Document excerpt >>

○ ○ ○ ○ ○ ○ ○

#195 Use hunspell for Dzongkha (like TIbetan)

open
nobody
None
5
2011-05-26
2011-05-26
No

Hi,

I am starting this project https://sourceforge.net/projects/dzongkha-dict/

I think that hunspell will work so the poject above is to make a hunspell dictionary. But first, I think, I will need to make a version of hunspell that an find Dzongkha words. The syllables are all connected with a "tsek" (little period) and I have an idea to use a simple "longest word" algorithm to find the Dzongkha words. What do you think? Are you interested? Here is how the algorithm would work (below).

Here is what Dzongkha looks like:
http://www.dzongkha.gov.bt/intro/index.html

Here is some high-level information on Dzongkha:
http://www.omniglot.com/writing/dzongkha.php

Here is my "biggest word" algorithm:

When I translate Dzongkha myself, I use this same algorithm, "biggest
word", just like the spell checker would, I just start with the first
syllable and see if the second, third, etc... are part of a single
word. Then, after making the largest word that I can make, I start
over again with the first syllable after the biggest word that I could
find.

Now I will give you an example of exactly how the suggested algorithm
would work. Take the Dzongkha exampleྪ
འབྲུག་གི་རྒྱལ་ཡོངས་སྐད་ཡིག་རྫོང་ཁ་འདི་ དུས་

Looking in your Dzongkha-English dictionary, I first look for འབྲུག I
find "dragon/Bhutan", so the spell checker accepts this syllable as
correct but tries to make a bigger word, now it checks to see if
འབྲུག་གི is also a word, it is not. So it accepts འབྲུག, and starts
with གི. གི by itself is not a word in our dictionary. I believe it
is the genitive particle (from Tibetan), which we would add to the
Dzongkha spell checker dictionary file, so གི is accepted, གི་རྒྱལ is
not found, and so we start over with the next syllable རྒྱལ.

རྒྱལ is an interesting case, by itself, it is not a word, but many
words start with this syllable, so we say it is OK if we can match
more adjacent syllables. The next syllable is ཡོངས so next we look
for རྒྱལ་ཡོངས, we find this adjective "national", so we accept it, and
using our biggest-word algorithm, next we try རྒྱལ་ཡོངས་སྐད. We do
not find it, but, our algorithm has a feature where it will check at
least 20 syllables forward before giving up and putting a red line
under རྒྱལ་ཡོངས་སྐད, in case there is a longer word waiting for us...

○ ○ ○ ○ ○ ○ ○

Data section >>
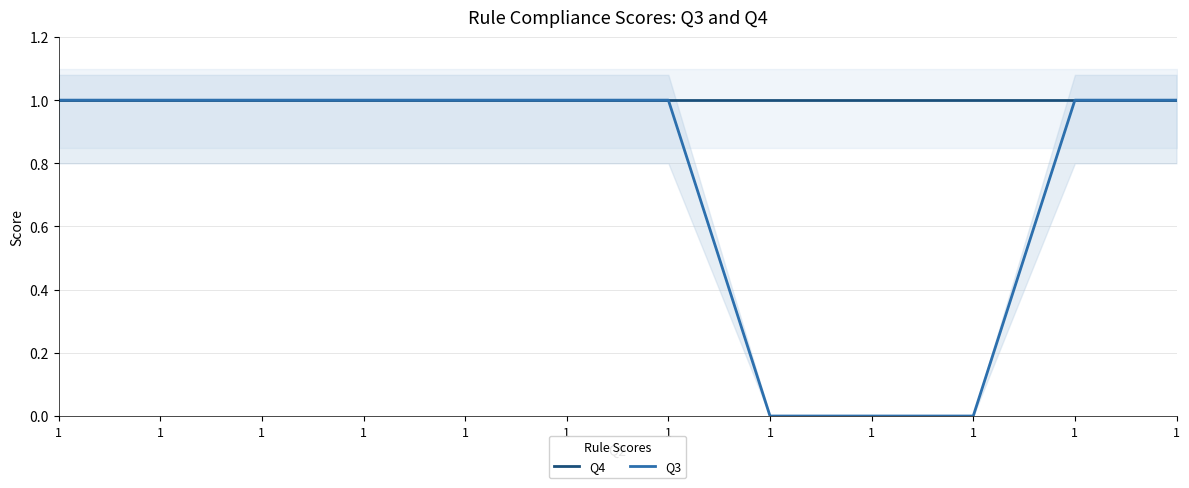

True or false: Q3 and Q4 intersect in this chart.

False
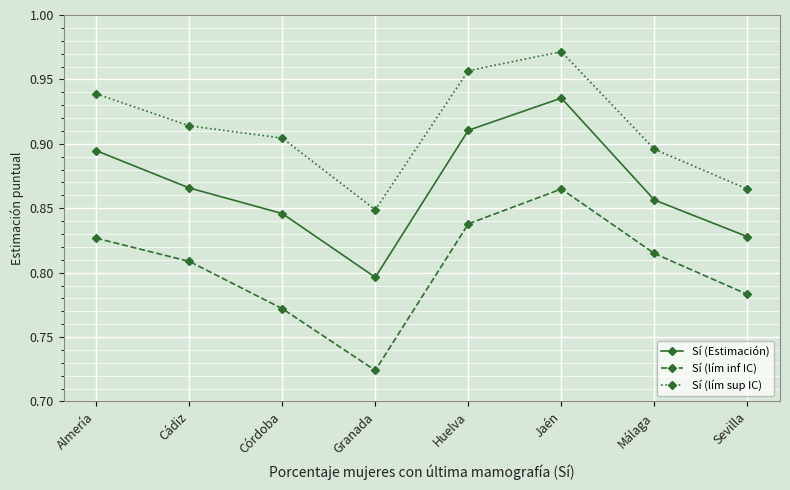

What is the difference between the second highest and minimum values in the Sí (lím sup IC) series?

0.1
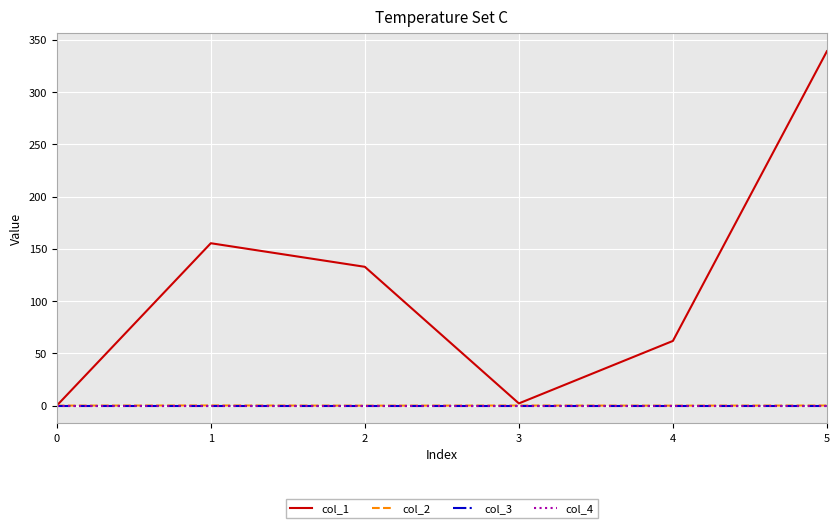

Which label corresponds to the smallest value in the chart?

2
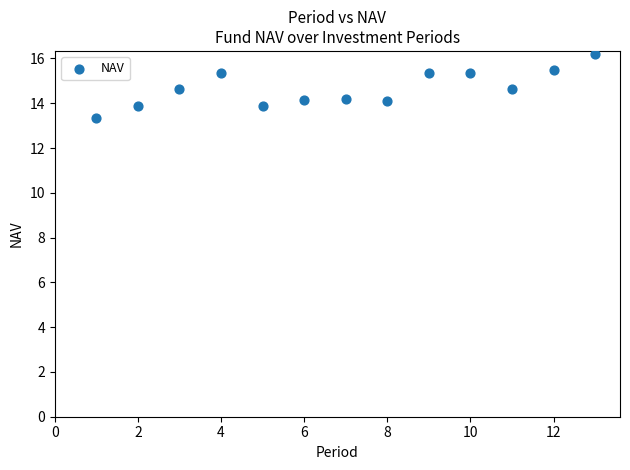

What is the range of Y values (max minus min)?

2.8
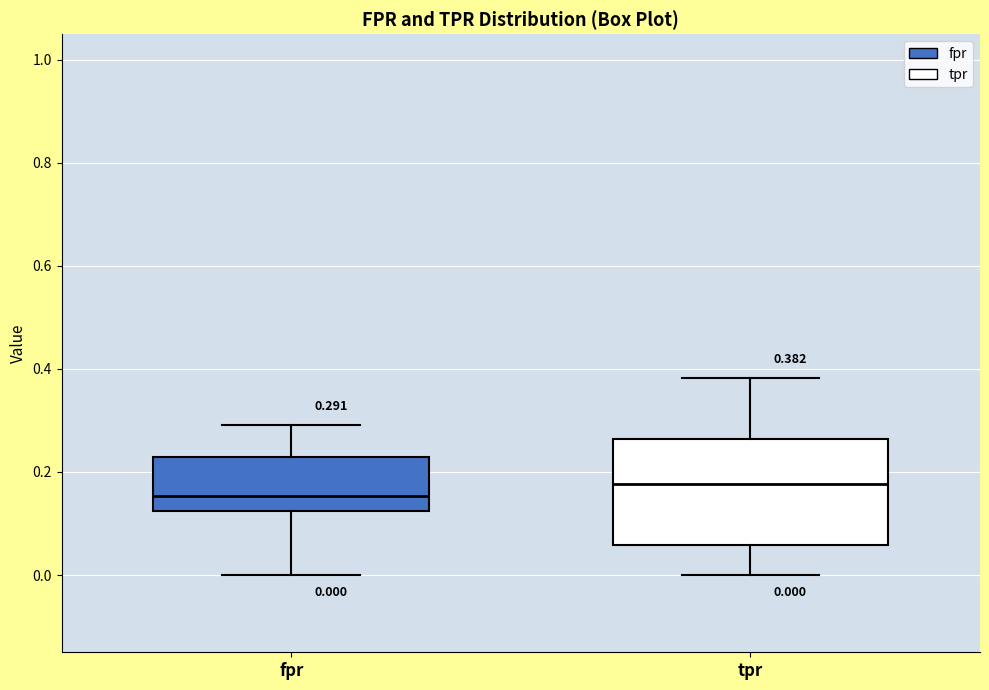

Comparing the boxes themselves (not the whiskers), which one is the tallest?

tpr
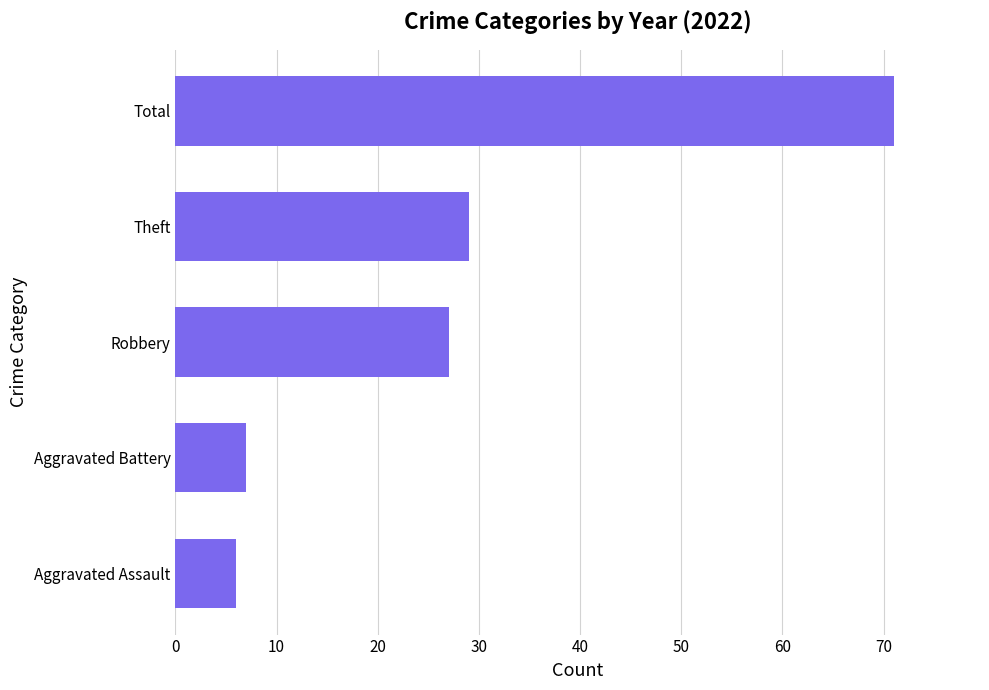

What is the smallest value displayed?

6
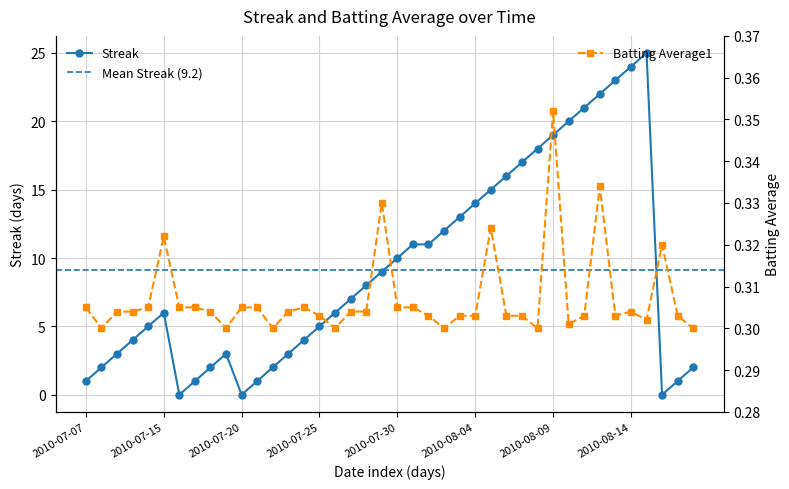

True or false: Streak has more than 2 points higher than both neighbors.

True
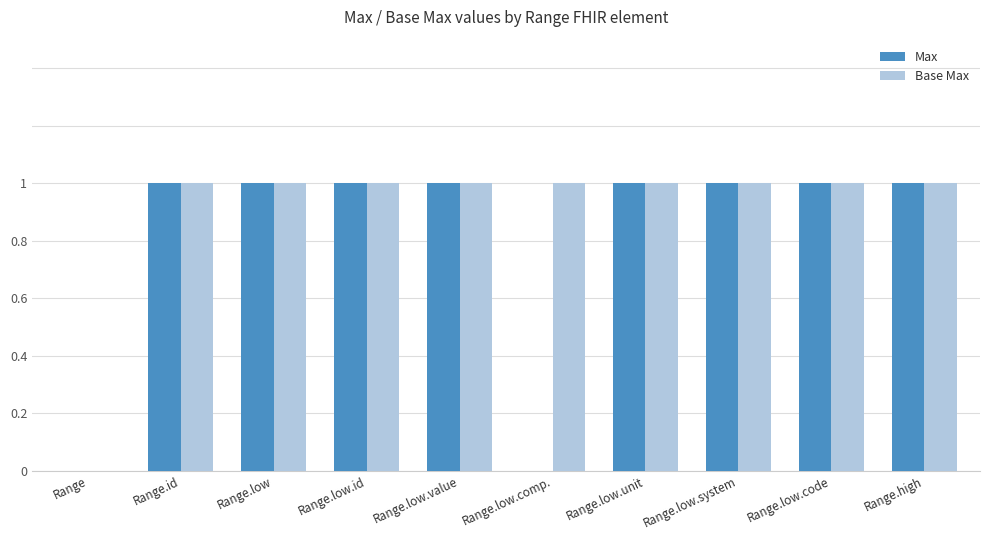

Which series has the largest total across all categories?

Base Max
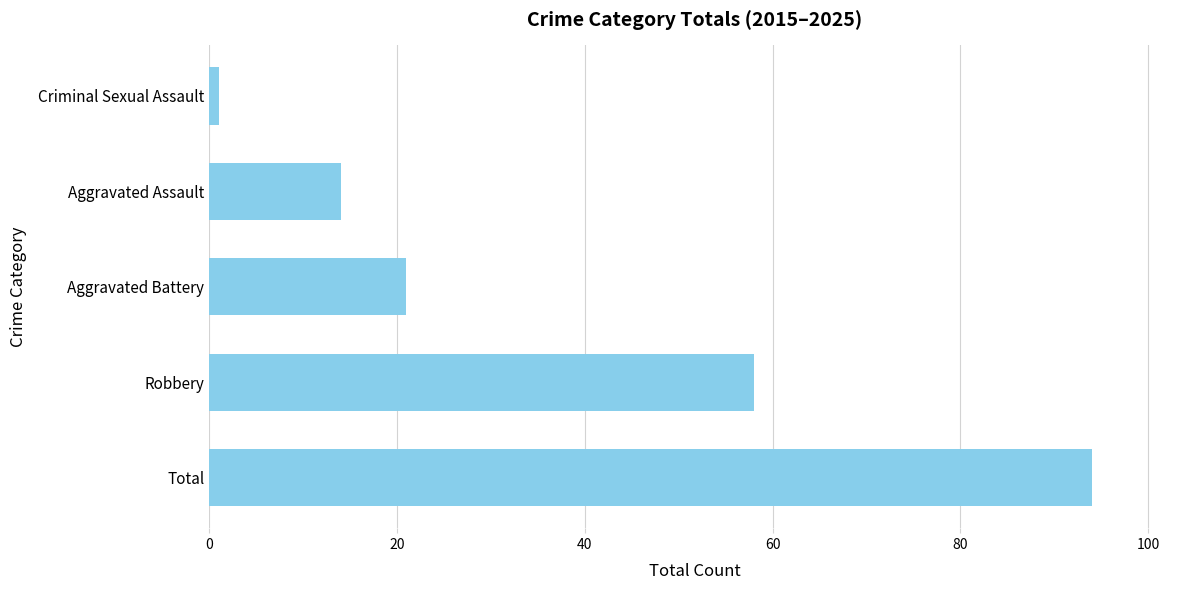

What is the difference between the maximum and minimum values?

93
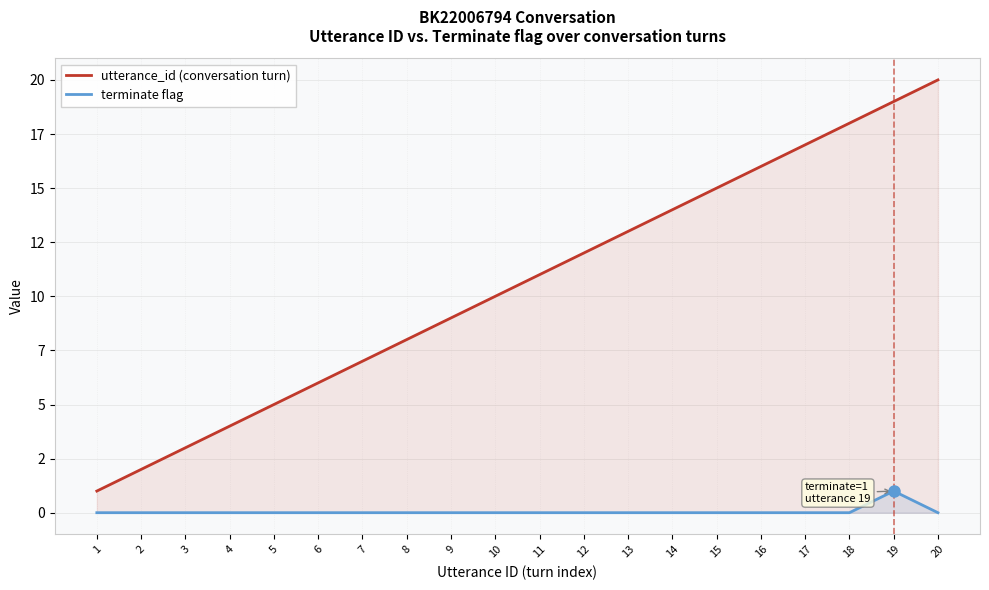

List the series in order of their overall mean, highest first.

utterance_id (conversation turn), terminate flag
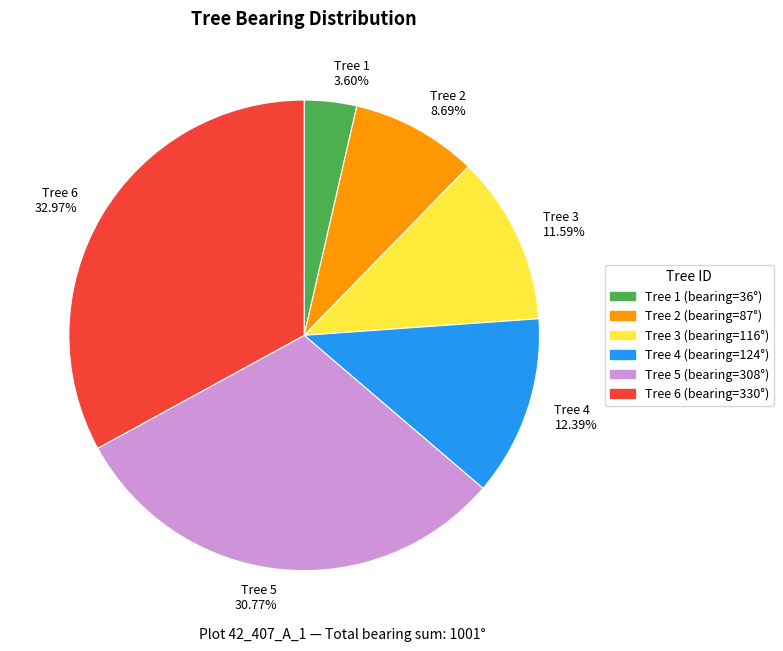

Does any single category account for the majority?

No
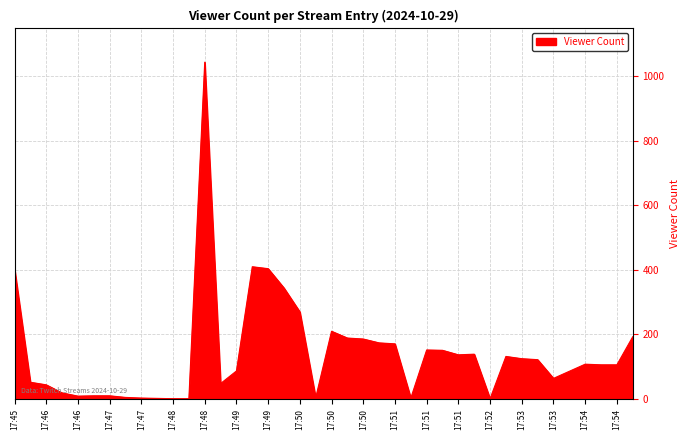

What is the greatest value displayed?

1044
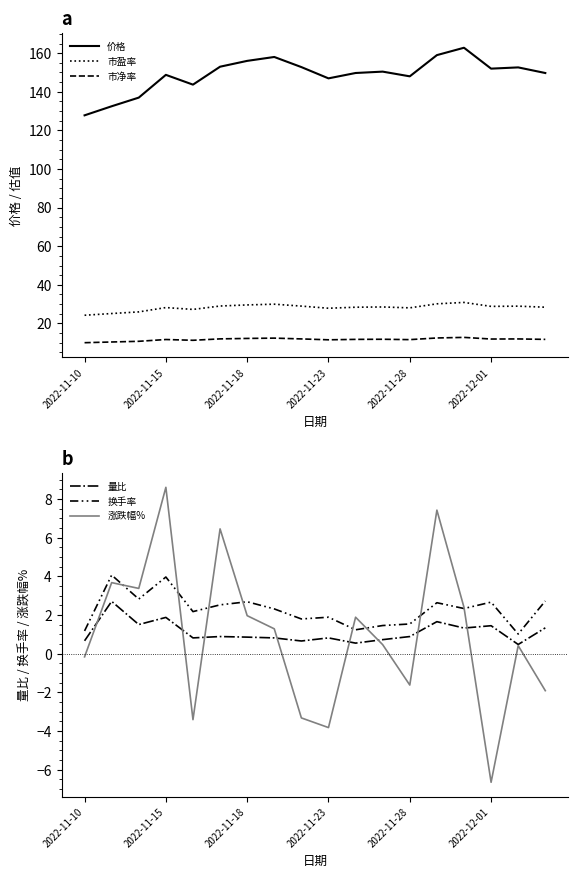

True or false: 价格 and 市净率 intersect in this chart.

False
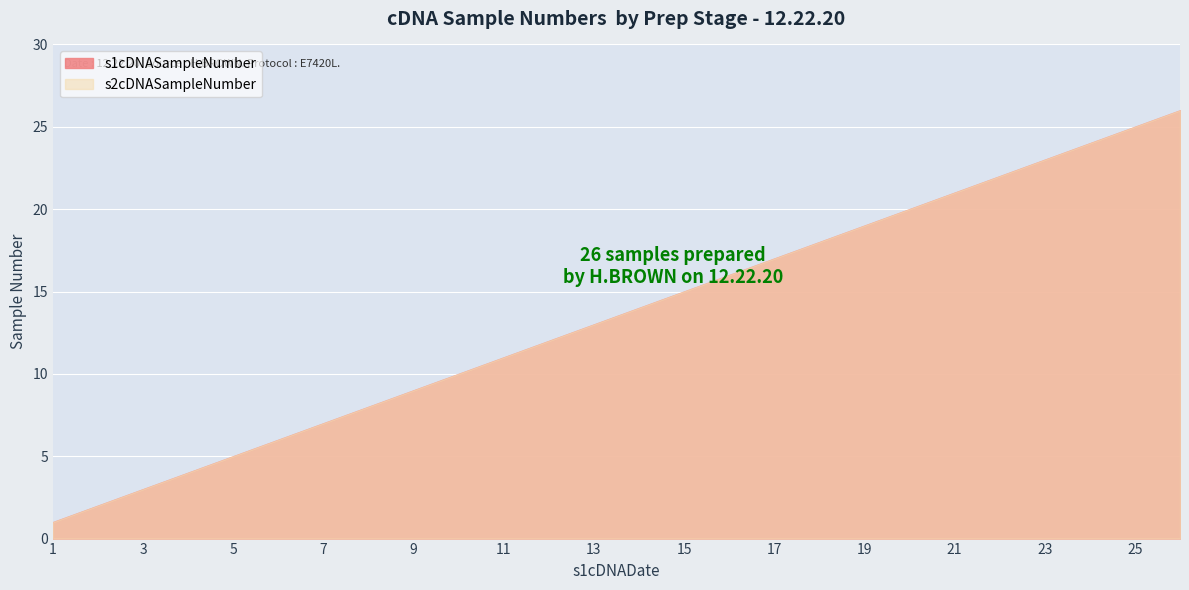

True or false: s1cDNASampleNumber and s2cDNASampleNumber cross at least once.

False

○ ○ ○ ○ ○ ○ ○

Task instructions >>
[A] Reproduce the Dzongkha thread between "I think that" and "would work (below).", inclusive.
[B] Count the lines of the entries that contain the word "smallest", and give only that number.
The Dzongkha thread has nothing to do with the entries.

Numbered responses >>
[A]
I think that hunspell will work so the poject above is to make a hunspell dictionary. But first, I think, I will need to make a version of hunspell that an find Dzongkha words. The syllables are all connected with a "tsek" (little period) and I have an idea to use a simple "longest word" algorithm to find the Dzongkha words. What do you think? Are you interested? Here is how the algorithm would work (below).

[B] 2